- Texte visé : Projet de loi de finances pour 2026, modifié par le Sénat, n° 2247
- Stade de lecture : Nouvelle lecture
- Examiné par : Assemblée nationale (séance publique)
I. – À l’alinéa 5, supprimer les mots :
« non affectés à une activité opérationnelle ».
II. – En conséquence, à l’alinéa 6, supprimer les mots :
« non professionnels ».
III. – En conséquence, à l’alinéa 33, supprimer les mots :
« non professionnel ».
IV. – En conséquence, à l’alinéa 34, supprimer les mots :
« non professionnel ».
V. – En conséquence, à l’alinéa 35, supprimer les mots :
« Lorsqu’ils ne sont pas affectés à une activité professionnelle, ».
VI. – En conséquence, après l’alinéa 38, insérer les huit alinéas suivants :
« 6° bis Une fraction de la valeur vénale des disponibilités et des titres.
« Pour l’application du présent 6° bis :
« 1° Les disponibilités transférées dans le cadre d’une convention de gestion centralisée de la trésorerie ou de toute autre convention de financement autorisées par les dispositions du 3 du I de l’article L. 511‑7 du code monétaire et financier ou par une réglementation étrangère équivalente, sont prises en compte par la société qui les a laissées ou mises à disposition ;
« 2° La fraction mentionnée au présent 6° bis est obtenue en minorant la somme des disponibilités et titres du plus élevé des montants suivants :
« – 15 % de la valeur vénale des biens détenus à la date de clôture de l’exercice au titre duquel la taxe est due ;
« – deux fois le montant moyen du résultat comptable constaté au titre des trois derniers exercices clos ;
« – le montant des dettes à un an au plus détenues à la date de clôture de l’exercice au titre duquel la taxe est due ;
« – la moyenne des montants des actifs immobilisés acquis au cours des trois derniers exercices et affectés à l’exercice de l’activité. »
VII. – En conséquence, supprimer les alinéas 47 à 50.
VIII. – En conséquence, à la fin de l’alinéa 73, supprimer les mots :
« , à l’exception de ceux représentatifs de frais professionnels ».

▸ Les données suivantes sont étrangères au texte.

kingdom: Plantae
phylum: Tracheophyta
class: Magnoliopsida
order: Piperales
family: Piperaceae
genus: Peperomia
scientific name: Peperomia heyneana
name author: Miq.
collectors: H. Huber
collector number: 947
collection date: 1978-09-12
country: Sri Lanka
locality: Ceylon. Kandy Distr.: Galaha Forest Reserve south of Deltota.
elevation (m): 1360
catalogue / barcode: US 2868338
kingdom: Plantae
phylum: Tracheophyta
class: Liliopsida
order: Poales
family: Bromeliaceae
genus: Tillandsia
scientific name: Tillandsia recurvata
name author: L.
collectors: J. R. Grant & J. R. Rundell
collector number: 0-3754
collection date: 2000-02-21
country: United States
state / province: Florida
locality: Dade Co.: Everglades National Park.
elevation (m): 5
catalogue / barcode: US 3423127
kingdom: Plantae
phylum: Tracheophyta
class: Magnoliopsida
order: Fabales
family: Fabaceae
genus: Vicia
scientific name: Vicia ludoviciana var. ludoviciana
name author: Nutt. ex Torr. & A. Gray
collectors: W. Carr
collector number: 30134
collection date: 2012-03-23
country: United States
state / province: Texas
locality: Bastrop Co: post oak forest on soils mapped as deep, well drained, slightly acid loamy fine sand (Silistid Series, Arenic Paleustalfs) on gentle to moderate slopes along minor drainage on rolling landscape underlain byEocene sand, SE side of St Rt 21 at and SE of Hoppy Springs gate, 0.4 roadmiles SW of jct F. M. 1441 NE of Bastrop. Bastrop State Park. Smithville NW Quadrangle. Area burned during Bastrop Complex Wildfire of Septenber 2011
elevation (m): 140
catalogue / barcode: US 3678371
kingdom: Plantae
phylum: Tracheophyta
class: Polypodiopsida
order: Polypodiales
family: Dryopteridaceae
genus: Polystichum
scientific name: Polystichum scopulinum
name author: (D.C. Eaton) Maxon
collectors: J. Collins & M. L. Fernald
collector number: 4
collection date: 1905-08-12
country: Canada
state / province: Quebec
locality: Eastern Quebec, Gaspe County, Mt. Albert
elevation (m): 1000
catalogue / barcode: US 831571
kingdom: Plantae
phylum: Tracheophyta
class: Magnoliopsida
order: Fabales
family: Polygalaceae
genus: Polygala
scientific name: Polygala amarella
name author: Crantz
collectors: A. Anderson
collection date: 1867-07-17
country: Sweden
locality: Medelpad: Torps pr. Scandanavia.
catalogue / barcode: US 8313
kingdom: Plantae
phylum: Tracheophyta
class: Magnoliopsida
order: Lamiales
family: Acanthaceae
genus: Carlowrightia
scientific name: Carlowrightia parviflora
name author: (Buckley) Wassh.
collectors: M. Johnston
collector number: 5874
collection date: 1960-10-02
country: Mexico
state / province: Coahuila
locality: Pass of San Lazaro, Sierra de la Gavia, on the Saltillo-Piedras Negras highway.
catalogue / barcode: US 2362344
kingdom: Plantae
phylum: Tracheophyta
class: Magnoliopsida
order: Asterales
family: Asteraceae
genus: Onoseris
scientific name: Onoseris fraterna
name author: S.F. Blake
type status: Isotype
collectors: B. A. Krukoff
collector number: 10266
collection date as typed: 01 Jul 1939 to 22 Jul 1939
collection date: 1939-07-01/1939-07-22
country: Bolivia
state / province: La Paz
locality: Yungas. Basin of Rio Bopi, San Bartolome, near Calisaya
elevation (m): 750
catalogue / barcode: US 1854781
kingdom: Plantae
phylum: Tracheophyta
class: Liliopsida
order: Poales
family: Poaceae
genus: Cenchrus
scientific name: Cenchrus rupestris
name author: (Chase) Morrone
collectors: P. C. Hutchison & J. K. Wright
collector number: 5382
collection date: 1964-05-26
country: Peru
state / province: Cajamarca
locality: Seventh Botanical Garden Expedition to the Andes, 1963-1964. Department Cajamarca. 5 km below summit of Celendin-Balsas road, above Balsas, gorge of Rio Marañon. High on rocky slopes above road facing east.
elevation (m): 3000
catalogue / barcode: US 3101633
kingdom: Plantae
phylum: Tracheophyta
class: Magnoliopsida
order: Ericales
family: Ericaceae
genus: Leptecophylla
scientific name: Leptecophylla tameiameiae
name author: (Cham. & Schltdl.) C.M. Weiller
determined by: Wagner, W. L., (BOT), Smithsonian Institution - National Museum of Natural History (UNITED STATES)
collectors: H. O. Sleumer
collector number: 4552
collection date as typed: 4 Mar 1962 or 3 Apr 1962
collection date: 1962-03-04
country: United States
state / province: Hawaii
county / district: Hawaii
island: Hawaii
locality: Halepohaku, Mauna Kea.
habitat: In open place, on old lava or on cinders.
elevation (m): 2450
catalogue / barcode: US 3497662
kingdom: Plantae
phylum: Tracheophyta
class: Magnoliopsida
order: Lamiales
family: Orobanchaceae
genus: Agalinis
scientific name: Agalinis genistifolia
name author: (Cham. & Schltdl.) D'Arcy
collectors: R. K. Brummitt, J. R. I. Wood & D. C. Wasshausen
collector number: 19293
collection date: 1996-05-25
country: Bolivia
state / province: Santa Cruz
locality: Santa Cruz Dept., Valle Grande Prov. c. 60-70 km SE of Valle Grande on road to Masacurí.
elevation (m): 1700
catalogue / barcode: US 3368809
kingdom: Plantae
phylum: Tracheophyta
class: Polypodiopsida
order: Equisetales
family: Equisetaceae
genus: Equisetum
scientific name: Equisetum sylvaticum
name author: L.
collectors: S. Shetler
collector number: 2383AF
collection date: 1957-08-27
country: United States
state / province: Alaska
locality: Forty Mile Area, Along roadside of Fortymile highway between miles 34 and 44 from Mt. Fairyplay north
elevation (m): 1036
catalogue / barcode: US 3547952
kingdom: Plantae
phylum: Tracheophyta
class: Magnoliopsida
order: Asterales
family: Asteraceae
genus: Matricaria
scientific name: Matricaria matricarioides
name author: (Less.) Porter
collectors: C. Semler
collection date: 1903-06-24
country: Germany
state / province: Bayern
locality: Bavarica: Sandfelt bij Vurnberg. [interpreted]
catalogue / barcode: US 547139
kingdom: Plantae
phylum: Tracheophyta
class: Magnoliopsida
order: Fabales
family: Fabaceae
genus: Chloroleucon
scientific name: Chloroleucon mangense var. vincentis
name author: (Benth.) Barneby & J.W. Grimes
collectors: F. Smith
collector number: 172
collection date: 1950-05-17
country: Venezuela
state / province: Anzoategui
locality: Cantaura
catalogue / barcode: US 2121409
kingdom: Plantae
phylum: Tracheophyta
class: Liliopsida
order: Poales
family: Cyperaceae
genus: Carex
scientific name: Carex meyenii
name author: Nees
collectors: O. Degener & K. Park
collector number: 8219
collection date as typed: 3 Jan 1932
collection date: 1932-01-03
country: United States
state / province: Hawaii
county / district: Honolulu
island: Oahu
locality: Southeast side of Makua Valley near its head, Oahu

Cet amendement vise à étendre l’assiette de la taxe sur les holdings patrimoniales en incluant, parmi les actifs immobiliers et les biens somptuaires déjà visés par le texte du Sénat, ceux qui sont actuellement exclus au motif qu’ils sont affectés à une activité professionnelle, ainsi qu’à intégrer une fraction des actifs financiers (titres de placement et titres de participation), et des disponibilités, détenus par les holdings patrimoniales.
Dès la première lecture, la proposition du Gouvernement s’est révélée décevante. En effet, si dans la version initiale du projet de loi de finances, le Gouvernement semblait enfin reconnaître, timidement, l’ampleur du problème posé par les montages d’optimisation fiscale des plus grandes fortunes en proposant la création d’une taxe sur les holdings patrimoniales, le dispositif retenu était en réalité criblé d’exonérations et de restrictions d’assiette. L’exclusion des biens professionnels, en particulier, vidait largement la mesure de sa portée.
L’examen du texte par le Sénat est venu aggraver encore ces insuffisances. Les modifications adoptées ont considérablement réduit le champ de la taxe, en la limitant à une liste restreinte de biens somptuaires, en excluant la trésorerie de l’assiette et en relevant le seuil d’assujettissement à la taxe. Une mesure déjà insuffisante a ainsi été transformée en un dispositif largement inopérant. Sa portée comme son rendement s’en trouvent drastiquement réduits.
C’est pourquoi le présent amendement vise, a minima, à élargir l’assiette de la taxation des holdings patrimoniales à une partie du patrimoine professionnel, afin de restaurer un minimum d’efficacité et de cohérence du dispositif.
Enfin, il convient de rappeler que le ciblage des seules holdings patrimoniales n’empêchera pas les plus aisés de développer d’autres stratégies de contournement de l’impôt. C’est pourquoi nous défendons en priorité la taxe Zucman, impôt plancher de 2 % sur le patrimoine des ultra-riches, qui a l’avantage de ne laisser aucune échappatoire.